No, not the movie featuring George Clooney and Catherine Zeta-Jones. I fell in love with this skirt when it was published in Knitty in Fall 2006, a few months after I had resumed knitting. But I couldn’t justify making it for myself, for several reasons. One: my derriere stopped being cute a couple of decades ago, and this skirt draws attention to the wearer’s callipygous qualities. Or lack thereof.
Two: I dress modestly, and while this skirt more than adequately covers the essentials, it also emphasizes them (see “One”, above). I considered making the skirt longer and working the ribbon loops at or just above the back of the knee, thereby satisfying my love of decoration while remaining true to my standards. But in the end I just sighed and left it off my queue.

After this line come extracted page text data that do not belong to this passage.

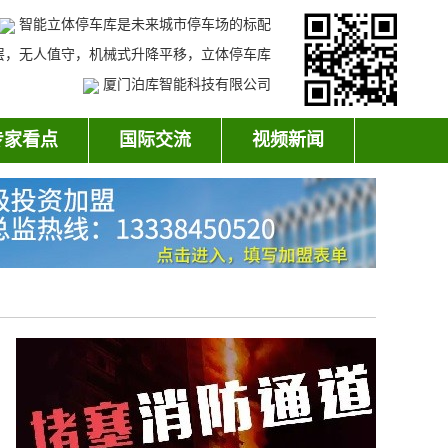
智能立体停车库是未来城市停车场的标配
层，无人值守，机械式升降平移，立体停车库
厦门泊库智能科技有限公司
专家看点
国际交流
视频新闻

Three: knitted skirts gang aft agley. They can warp and twist from an improperly balanced yarn, sag from the weight of the yarn, become rump-sprung.
Behold the solution:
I knitted size L in approximately 1/3 scale. Yesterday I went to The French Knot and special-ordered some handpainted silk ribbon for the lacing, but this will work for now. I used all but a golf-ball-sized remnant of a full skein of Elsebeth Lavold’s Hempathy. The ribbing was knitted using size 000 needles, the body on 00’s. I tried working the ruffle, but the yarn was too stiff at this scale, so I opted for a ribbed hem instead. When I finish (i.e., design and make) the silk dupioni blouse that will go with this, I’ll take a picture of Celeste in her new finery. I have another ball of this yarn. It might wind up as a jacket. Lovely yarn, only the tiniest bit splitty.